“It’s only a misdemeanor. Why are we separating families over misdemeanors?” “Ridiculous” is an excellent way to describe the media’s spinning and downplaying of the illegal nature of what’s going on here. There IS a legal way to come to America. Sneaking in with stolen identities and counterfeit papers is NOT the way. As someone who read the United States Code, the Code of Federal Regulations and The Federal Register daily and who drafted updates and changes to those books of Federal Law, I need to clarify some of the semantics being thrown around in the immigration discussion.
Title 8, Chapter 12 of the United States Code specifies the FIRST illegal entry into the Unites States is a misdemeanor ($10,000 fine and/or up to 6 months in jail). The second illegal entry is a low-level felony (up to 2 years in prison) (most of those we’re seeing). Subsequent illegal entries following multiple misdemeanors, felony convictions or being listed as a National Security Threat carry prison sentences of up to 10 years (also many of those we’re seeing cross our borders). As someone who worked alongside INS, Customs, FBI and DEA agents, I can attest to the validity of assertions that some, possibly many, of the children being brought illegally into this country are NOT the children of those bringing them. Global drug trafficking, human trafficking and organ harvesting are BIG businesses and serious law enforcement problems. We don’t need to increase their presence here in America.
Our county jails and prisons are already full of parents separated from their children as the result of misdemeanors or repeat violations resulting in escalated penalties.

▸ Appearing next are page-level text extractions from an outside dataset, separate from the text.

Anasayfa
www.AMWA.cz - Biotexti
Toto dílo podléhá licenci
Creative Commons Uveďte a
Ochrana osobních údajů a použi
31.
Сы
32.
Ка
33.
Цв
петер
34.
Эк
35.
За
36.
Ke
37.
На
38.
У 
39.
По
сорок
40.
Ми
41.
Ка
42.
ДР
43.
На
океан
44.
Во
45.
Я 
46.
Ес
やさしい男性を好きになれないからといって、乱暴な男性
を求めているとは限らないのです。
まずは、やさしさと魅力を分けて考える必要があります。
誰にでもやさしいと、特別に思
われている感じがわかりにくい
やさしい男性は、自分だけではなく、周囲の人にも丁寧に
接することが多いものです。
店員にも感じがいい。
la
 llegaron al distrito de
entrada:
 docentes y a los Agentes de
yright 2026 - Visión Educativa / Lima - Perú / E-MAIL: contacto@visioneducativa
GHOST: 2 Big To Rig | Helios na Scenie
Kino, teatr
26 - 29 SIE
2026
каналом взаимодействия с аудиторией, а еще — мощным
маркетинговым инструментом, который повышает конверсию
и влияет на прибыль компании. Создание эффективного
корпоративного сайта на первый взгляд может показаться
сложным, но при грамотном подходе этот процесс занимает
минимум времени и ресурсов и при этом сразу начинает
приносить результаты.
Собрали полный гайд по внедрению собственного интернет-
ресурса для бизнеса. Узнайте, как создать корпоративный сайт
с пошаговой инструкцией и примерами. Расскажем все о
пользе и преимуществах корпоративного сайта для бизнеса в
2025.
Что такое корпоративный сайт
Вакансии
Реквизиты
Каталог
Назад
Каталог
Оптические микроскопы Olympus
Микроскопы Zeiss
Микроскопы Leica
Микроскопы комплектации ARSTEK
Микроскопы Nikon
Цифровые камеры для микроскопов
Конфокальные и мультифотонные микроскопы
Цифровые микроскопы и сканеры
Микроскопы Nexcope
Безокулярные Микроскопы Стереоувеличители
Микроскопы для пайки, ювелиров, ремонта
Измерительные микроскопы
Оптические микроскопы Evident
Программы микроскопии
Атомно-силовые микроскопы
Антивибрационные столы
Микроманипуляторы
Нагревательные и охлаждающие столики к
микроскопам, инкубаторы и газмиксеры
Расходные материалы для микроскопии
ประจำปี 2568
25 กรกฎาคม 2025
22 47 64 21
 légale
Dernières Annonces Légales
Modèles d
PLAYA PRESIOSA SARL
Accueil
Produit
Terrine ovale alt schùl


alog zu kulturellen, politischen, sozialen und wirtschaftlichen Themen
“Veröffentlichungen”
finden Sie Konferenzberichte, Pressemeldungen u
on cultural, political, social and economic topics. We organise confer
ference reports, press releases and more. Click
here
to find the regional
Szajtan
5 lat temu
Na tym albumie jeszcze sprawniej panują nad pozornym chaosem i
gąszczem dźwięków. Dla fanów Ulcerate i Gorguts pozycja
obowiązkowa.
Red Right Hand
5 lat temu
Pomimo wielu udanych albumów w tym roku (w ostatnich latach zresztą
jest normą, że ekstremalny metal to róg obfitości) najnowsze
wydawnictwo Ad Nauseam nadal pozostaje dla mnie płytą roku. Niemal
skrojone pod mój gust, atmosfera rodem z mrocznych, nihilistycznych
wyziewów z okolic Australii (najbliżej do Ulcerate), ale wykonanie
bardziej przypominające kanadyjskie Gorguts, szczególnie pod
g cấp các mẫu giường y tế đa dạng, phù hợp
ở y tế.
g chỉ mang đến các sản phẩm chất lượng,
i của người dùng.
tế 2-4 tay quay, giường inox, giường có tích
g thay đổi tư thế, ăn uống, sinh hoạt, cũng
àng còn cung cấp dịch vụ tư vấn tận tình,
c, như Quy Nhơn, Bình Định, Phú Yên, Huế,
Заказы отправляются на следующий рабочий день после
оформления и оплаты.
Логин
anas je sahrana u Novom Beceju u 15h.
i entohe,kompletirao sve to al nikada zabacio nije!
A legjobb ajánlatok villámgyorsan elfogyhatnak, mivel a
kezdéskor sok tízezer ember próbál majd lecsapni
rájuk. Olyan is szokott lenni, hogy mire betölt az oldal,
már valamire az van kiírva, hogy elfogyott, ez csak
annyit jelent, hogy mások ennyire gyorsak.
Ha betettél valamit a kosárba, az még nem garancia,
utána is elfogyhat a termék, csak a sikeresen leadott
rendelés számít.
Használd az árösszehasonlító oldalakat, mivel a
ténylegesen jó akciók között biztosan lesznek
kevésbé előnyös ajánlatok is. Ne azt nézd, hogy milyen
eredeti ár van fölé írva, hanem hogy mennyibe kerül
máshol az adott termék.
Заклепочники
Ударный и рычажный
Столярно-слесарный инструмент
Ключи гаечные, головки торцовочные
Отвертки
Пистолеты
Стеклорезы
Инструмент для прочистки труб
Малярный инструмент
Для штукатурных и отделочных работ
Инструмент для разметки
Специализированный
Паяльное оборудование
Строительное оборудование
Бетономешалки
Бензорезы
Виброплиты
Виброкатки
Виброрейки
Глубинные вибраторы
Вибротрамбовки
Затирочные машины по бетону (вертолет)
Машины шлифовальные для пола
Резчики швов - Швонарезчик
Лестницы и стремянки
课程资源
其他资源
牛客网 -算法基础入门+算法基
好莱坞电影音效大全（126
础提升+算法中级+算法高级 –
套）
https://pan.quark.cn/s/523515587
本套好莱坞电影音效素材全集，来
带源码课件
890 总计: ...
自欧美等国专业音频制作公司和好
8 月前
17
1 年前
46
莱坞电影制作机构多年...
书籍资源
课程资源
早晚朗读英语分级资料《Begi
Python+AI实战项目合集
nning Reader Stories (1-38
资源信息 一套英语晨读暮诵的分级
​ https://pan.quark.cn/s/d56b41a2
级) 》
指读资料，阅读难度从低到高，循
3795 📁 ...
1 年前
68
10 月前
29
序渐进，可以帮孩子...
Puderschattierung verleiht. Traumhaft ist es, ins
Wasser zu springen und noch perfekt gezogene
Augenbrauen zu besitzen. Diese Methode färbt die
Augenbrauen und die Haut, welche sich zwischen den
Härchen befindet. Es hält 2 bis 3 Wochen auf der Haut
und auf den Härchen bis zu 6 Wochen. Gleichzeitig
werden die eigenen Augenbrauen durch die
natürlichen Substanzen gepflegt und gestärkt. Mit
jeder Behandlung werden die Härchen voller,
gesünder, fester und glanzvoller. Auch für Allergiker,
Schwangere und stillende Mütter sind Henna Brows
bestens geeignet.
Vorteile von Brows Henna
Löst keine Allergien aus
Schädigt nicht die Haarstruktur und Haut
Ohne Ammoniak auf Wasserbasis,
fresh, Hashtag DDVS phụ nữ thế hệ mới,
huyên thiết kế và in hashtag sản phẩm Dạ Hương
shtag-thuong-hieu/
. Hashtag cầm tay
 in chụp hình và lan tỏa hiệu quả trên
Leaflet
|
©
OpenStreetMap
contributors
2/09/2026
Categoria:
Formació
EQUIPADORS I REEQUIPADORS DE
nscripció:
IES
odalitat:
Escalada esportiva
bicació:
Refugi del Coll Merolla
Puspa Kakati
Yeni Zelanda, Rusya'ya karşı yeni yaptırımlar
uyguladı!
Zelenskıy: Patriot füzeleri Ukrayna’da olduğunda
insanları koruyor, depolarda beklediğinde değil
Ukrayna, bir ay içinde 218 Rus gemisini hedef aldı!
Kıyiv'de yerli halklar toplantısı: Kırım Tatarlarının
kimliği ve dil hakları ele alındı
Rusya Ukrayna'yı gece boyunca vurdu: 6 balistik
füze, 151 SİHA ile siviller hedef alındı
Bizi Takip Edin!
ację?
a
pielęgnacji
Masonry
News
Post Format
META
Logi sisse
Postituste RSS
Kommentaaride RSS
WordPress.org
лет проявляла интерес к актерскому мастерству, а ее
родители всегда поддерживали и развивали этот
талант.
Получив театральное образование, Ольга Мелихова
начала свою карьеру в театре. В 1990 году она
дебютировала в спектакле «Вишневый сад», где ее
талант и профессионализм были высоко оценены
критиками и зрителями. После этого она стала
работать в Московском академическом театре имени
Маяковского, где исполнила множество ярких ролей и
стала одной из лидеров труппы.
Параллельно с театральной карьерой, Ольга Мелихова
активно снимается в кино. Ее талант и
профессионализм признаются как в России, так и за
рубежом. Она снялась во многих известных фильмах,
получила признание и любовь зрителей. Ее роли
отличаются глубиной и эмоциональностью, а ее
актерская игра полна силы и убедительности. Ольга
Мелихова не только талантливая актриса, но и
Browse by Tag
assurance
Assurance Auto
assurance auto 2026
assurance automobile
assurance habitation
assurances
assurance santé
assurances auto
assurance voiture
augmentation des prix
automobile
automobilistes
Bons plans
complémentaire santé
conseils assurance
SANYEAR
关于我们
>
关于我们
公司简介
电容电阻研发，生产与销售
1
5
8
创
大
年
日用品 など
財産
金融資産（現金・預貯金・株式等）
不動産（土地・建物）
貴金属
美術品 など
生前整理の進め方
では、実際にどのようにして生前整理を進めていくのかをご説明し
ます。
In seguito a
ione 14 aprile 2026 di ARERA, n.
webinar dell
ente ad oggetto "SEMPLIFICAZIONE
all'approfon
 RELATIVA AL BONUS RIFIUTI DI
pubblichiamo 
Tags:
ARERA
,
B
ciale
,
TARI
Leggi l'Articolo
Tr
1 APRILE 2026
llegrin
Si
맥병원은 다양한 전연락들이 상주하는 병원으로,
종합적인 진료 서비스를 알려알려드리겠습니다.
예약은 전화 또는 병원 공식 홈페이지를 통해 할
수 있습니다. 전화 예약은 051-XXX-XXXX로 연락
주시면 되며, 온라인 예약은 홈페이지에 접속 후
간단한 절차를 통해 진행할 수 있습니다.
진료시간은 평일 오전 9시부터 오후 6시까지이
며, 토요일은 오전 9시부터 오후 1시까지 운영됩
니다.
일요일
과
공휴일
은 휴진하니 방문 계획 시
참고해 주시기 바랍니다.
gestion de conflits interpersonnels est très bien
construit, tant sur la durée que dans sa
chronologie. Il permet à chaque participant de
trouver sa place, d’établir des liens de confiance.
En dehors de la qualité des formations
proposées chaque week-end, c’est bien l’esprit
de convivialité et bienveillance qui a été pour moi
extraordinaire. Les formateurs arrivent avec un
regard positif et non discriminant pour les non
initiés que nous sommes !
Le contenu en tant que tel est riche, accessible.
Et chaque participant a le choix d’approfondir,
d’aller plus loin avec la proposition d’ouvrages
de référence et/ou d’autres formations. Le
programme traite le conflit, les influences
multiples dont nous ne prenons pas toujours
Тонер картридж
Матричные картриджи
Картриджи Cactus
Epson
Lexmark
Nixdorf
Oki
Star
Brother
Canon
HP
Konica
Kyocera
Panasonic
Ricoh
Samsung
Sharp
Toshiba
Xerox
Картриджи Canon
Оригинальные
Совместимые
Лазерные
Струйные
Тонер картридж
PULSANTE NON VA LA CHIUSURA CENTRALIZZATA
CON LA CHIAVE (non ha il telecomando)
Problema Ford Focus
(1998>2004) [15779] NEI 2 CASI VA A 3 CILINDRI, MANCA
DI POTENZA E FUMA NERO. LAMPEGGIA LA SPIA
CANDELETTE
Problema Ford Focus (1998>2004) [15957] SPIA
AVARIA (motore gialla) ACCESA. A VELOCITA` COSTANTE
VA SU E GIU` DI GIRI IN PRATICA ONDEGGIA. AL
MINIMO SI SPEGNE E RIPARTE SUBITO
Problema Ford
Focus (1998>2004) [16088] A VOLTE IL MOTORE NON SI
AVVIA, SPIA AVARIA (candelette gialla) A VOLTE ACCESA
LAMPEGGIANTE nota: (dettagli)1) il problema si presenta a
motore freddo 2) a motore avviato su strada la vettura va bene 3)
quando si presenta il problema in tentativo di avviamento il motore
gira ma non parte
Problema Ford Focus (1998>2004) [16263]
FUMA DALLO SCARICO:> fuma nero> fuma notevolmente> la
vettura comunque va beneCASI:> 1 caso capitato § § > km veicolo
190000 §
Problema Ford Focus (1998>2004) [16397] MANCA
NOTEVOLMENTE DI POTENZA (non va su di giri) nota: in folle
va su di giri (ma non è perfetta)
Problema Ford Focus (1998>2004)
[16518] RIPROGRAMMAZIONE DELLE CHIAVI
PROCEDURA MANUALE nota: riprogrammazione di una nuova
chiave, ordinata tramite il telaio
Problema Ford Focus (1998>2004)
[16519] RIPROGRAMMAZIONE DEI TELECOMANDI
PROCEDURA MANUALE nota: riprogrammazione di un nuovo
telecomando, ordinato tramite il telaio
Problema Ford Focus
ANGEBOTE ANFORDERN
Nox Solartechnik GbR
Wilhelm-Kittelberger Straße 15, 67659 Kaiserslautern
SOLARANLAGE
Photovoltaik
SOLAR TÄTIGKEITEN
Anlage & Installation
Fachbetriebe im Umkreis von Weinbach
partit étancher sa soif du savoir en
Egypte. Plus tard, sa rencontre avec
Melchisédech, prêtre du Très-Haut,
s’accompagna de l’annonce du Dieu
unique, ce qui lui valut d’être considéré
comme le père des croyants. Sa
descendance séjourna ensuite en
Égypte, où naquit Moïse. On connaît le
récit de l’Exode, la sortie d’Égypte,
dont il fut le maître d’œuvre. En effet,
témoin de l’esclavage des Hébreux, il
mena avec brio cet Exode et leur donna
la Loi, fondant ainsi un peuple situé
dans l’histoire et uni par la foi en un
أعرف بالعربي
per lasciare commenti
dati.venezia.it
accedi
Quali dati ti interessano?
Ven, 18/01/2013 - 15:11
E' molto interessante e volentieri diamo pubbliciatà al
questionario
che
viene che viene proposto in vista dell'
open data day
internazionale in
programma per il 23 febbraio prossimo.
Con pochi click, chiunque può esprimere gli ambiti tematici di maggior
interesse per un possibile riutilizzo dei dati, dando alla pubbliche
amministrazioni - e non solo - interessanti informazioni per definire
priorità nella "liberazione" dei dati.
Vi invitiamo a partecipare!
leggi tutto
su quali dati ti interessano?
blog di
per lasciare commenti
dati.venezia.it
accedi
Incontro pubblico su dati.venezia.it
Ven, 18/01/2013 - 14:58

Though African Americans and Hispanics made up approximately 32% of the US population, they comprised 56% of all incarcerated people in 2015. This didn’t apply solely to men in those populations. The imprisonment rate for African American women was twice that of white women. Numbers were similar for Hispanic women. Those numbers are much higher today. Nationwide, African American children represent 32% of children who are arrested, 42% of children who are detained, and 52% of children whose cases are judicially waived to criminal court. In 2012 alone, the United States spent nearly $81 billion on corrections (from the naacp,org criminal fact sheet). Many of those convictions and incarcerations were the result of multiple misdemeanor offenses. Those who can get released from incarceration frequently go on to commit more serious crimes because of their ex-convict stigma.
I walk the streets every day. I see the effects of children who have truly been separated from their real parents “as the result of misdemeanors” (at least initially). Make no mistake – Children’s Services provides a critical service to at-risk children. However, it is also a big government business with a huge payroll, just like our prison system. Remember that $81 billion figure above? Double it.
Are we really worried about “children being separated from their parents” or do we just enjoy sharing our echoes of the media spin? If we are sincerely troubled by the plight of children, we should get involved in our communities and save parentless and at-risk children from falling into the social hole their parents and the government have created. We should lobby and work for legal reforms to find alternatives to misdemeanor incarcerations and work to restore stable family structures in the most at-risk areas of our communities. We should be examples and not just parrots.